[Extracted data entries]
>>
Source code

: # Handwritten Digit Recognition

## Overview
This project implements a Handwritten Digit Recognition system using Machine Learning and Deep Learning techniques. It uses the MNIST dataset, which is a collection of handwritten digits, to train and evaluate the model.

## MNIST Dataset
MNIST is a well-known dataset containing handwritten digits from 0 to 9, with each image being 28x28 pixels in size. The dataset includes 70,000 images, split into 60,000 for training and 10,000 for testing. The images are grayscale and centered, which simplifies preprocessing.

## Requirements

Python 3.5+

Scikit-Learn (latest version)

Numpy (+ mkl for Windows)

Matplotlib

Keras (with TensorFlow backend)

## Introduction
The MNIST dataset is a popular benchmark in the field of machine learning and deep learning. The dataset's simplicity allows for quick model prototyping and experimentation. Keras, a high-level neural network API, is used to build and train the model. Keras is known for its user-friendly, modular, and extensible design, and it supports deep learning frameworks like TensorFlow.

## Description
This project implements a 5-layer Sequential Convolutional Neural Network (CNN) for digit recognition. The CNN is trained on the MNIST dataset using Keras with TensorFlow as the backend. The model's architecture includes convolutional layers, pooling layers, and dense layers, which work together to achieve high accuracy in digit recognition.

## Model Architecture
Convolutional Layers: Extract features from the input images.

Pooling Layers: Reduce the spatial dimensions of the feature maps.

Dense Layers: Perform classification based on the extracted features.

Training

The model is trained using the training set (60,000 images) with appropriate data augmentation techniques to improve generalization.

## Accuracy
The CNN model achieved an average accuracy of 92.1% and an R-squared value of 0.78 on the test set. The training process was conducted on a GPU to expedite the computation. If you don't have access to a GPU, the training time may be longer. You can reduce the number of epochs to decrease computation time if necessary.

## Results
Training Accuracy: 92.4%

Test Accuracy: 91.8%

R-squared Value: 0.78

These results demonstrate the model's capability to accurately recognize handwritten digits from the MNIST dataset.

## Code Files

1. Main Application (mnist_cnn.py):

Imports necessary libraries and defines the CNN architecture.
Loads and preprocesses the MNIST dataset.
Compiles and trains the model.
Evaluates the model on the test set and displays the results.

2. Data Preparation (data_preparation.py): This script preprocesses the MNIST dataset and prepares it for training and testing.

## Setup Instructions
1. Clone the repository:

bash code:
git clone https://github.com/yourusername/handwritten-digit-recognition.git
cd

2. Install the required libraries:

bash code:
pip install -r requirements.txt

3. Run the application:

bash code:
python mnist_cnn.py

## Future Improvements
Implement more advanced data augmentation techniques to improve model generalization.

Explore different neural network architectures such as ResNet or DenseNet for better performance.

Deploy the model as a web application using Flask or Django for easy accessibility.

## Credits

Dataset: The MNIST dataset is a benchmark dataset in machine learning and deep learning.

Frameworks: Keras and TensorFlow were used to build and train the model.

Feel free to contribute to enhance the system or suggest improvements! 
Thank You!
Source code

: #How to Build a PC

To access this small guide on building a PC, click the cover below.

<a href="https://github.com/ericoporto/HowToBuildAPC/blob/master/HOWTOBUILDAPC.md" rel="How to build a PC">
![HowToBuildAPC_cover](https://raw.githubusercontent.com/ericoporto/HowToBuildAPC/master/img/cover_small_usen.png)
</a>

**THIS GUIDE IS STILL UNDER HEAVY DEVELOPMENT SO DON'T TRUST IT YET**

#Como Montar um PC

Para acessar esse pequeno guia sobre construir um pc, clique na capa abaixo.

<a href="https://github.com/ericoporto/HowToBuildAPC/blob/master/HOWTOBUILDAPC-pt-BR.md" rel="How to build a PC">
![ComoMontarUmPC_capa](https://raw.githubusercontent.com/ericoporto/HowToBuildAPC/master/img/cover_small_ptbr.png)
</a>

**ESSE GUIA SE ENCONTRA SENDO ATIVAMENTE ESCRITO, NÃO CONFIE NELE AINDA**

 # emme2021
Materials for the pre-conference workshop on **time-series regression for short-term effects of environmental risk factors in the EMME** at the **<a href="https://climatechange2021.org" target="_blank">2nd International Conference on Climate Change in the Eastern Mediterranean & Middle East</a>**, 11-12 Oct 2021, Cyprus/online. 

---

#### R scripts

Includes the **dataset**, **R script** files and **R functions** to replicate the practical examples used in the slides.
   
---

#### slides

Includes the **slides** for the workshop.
<<
Exercise prompt:
Give back precisely the lines above that start at the line containing "## Setup Instructions" and end at the line containing "## Future Improvements", inclusive. No other lines belong in the output.

Completed task:
## Setup Instructions
1. Clone the repository:

bash code:
git clone https://github.com/yourusername/handwritten-digit-recognition.git
cd

2. Install the required libraries:

bash code:
pip install -r requirements.txt

3. Run the application:

bash code:
python mnist_cnn.py

## Future Improvements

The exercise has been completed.